"People were bringing little children to him in order that he might touch them; and the disciples spoke sternly to them. But when Jesus saw this, he was indignant and said to them, 'Let the little children come to me; do not stop them; for it is to such as these that the kingdom of God belongs.'" (Mark 10:13-14)
I am regularly struck by the vulnerability of my fifteen month old daughter. "Well, duh, Jeremy!" you may be thinking. But there are times--when I am changing her or bathing her or even just carrying her down the street--that I am particularly aware of how vulnerable she is. She is so helpless. Without a protective, caring person in her life all manner of terrible things could happen to her.

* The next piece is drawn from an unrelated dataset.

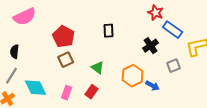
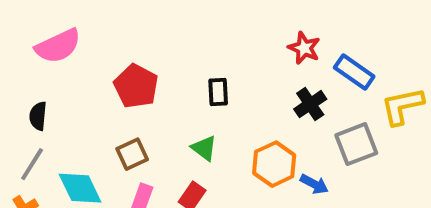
red star: (156, 13) -> (304, 48), moved
black rectangle: (109, 31) -> (218, 92), moved
brown square: (66, 60) -> (132, 154), moved
gray square: (174, 66) -> (356, 144), size x1.5

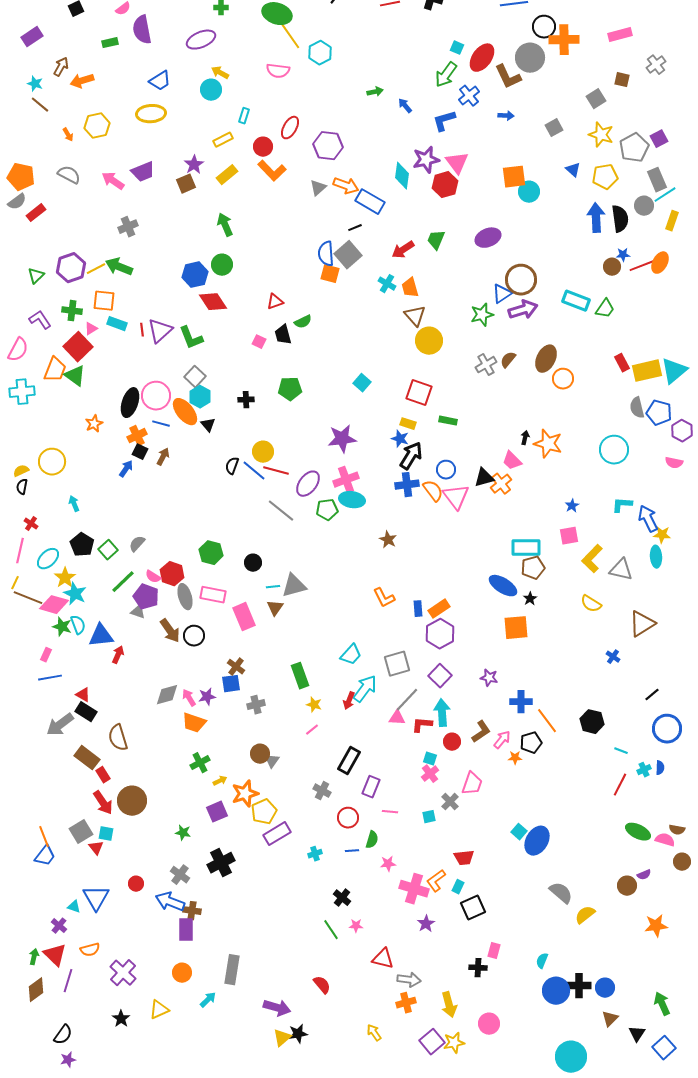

In my own mind, I tend to distinguish myself from her. She is a baby and vulnerable. I, however, am a grown-up and strong--I can look after myself! (Again, "Well, duh, Jeremy!"). But what I think I fail to appreciate is just how vulnerable I am, too--in different ways than a baby, but vulnerable nonetheless. I may not be in my 20's any longer and so have shed my youthful notions of being "indestructible," and yet sometimes I still have this sense that bad stuff won't happen to me.
But heart wrenching things happen to people of all ages every day. No matter what illusions we have, the truth is that we are all vulnerable and none of us is indestructible.
When Jesus gathers children around himself and tells us that the kingdom of God belongs to them, what I think he is reminding us is that it is in our vulnerability that we can fully appreciate and grasp the nature of God's love for us. It is not through our illusions of strength or power, but in our vulnerability that God is revealed. And so if we wish to have a deeper, fuller experience of God, then at some point we must be willing to acknowledge that we are indeed vulnerable and that it is only by the grace of God that we rise to each new day.
So when I become aware of my daughter's vulnerability as I care for her, it is for me a little glimpse of God, a small reminder that it's OK for me to be a vulnerable, fragile human being--because that is how God created us and where God meets us.
Prayer: God, welcome me, a fragile human being, into your presence just as Jesus welcomed children into his embrace. Amen.